Cetak Rekor Baru, 'Matahari Buatan' China Siap Hasilkan Listrik 2030

CNN Indonesia
Selasa, 14 Jul 2026 14:08 WIB
Proyek 'Matahari buatan' China ditargetkan menghasilkan listrik fusi pertama pada 2030, dengan kemajuan signifikan dalam teknologi superkonduktor.
Proyek 'Matahari buatan' China ditargetkan menghasilkan listrik fusi pertama pada 2030, dengan kemajuan signifikan dalam teknologi superkonduktor. (Foto: AFP/STR)
Jakarta, CNN Indonesia --

Proyek reaktor fusi Experimental Advanced Superconducting Tokamak (EAST) atau 'Matahari buatan' yang dikerjakan China, mencetak rekor baru lagi. Proyek ini ditargetkan dapat menghasilkan listrik pada 2030.

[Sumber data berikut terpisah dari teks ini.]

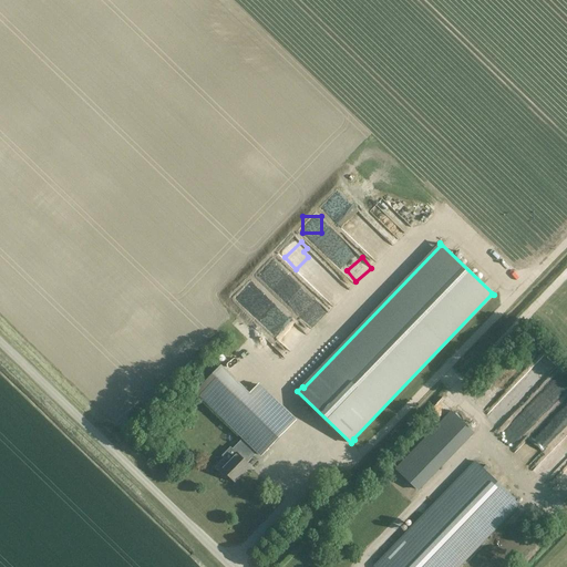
[(248,442),(258,452),(261,455),(296,421),(259,385),(249,394),(220,367),(196,392),(248,442)]
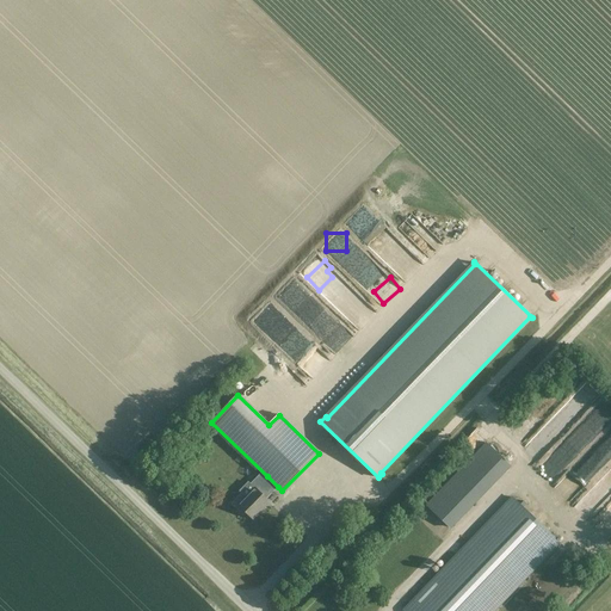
[(569,399),(528,439),(538,450),(579,409),(569,399)]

Dua magnet superkonduktor buatan dalam negeri yang dirancang untuk reaktor fusi dilaporkan sudah lolos uji teknis dan pengujian beban penuh. Alat eksperimen fusi ini dijadwalkan rampung pada akhir tahun 2027, dengan target demonstrasi listrik berbasis fusi nuklir pertama di negara tersebut sekitar tahun 2030.

Menurut laporan China Central Television (CCTV), yang dikutip Global Times pada Minggu (5/7), mengungkap bahwa dua magnet superkondutor utama untuk Matahari buatan ini telah mencapai tahap akhir pengembangan dan pengujian parameter penuh. Pencapaian ini menandai lokalisasi menyeluruh atas semua teknologi inti dalam proyek tersebut.

ADVERTISEMENT

SCROLL TO CONTINUE WITH CONTENT

Qin Jinggang, Wakil Direktur Institut Fisika Plasma di bawah Akademi Ilmu Pengetahuan China (ASIPP), menyampaikan bahwa saat timnya ditunjuk untuk proyek ini enam tahun lalu, mereka diberi dua target, yakni meningkatkan performa dan menekan biaya.

Setelah enam tahun riset dan pengembangan, tim tidak hanya berhasil meningkatkan performa alat secara signifikan dan stabil, tapi juga mampu mendirikan seluruh rantai pasok serta peralatan produksi.

Biaya bahan superkondutor itu kini juga turun drastis. Menurut Qin, bahan yang dulunya berharga sekitar 400 yuan atau sekitar Rp1 juta per meter, kini harganya turun menjadi sekitar 100 yuan Rp267 ribu.

Kumparan yang baru diuji ini menunjukkan lompatan skala yang signifikan. Dibanding dengan desain sebelumnya, ukurannya jauh lebih besar dari segi berat, dimensi, maupun kapasitas penyimpanan energi. Berat satu kumparan melonjak dari 350 ton menjadi 580 ton.

Qin menjelaskan, hal ini membuka jalan bagi perangkat fusi yang mampu beroperasi pada tingkat energi yang jauh lebih tinggi.

Meski demikian, Qin mengingatkan bahwa keberhasilan lolos uji coba terbaru ini baru mencakup 80 persen dari seluruh perjalanan. Tantangan berikutnya adalah memasang kumparan tersebut ke dalam perangkat dan menguji stabilitas jangka panjang serta masa pakainya di bawah kondisi operasional yang sangat berat.

"Baru setelah lolos pengujian tersebut, kita bisa benar-benar mengeklaim telah sepenuhnya menguasai teknologi superkonduktor suhu tinggi," ujar dia.

Proyek Matahari buatan ini sudah mencatatkan sejumlah rekor dalam perjalanannya. Pada Januari 2025, proyek ini berasil mempertahankan suhu plasma sebesar 100 juta derajat Celsius selama 1.066 detik, yang sekaligus memecahkan rekor dunia baru.

Terobosan terbaru pada magnet superkonduktor ini juga berhasil mengatasi salah satu hambatan paling menantang dalam jalur menuju pembangkit listrik fusi praktis, yang merupakan buah kerja keras lintas generasi para ilmuwan China sejak tahun 1980-an.

"Fusi nuklir tidak diragukan lagi adalah salah satu teknologi yang paling sulit untuk dikuasai. Namun, setelah puluhan tahun berproses, kami akhirnya mulai melihat titik terang. Target kami tetap tidak berubah: mendemonstrasikan produksi listrik pertama dari fusi nuklir sekitar tahun 2030," ujar Qin.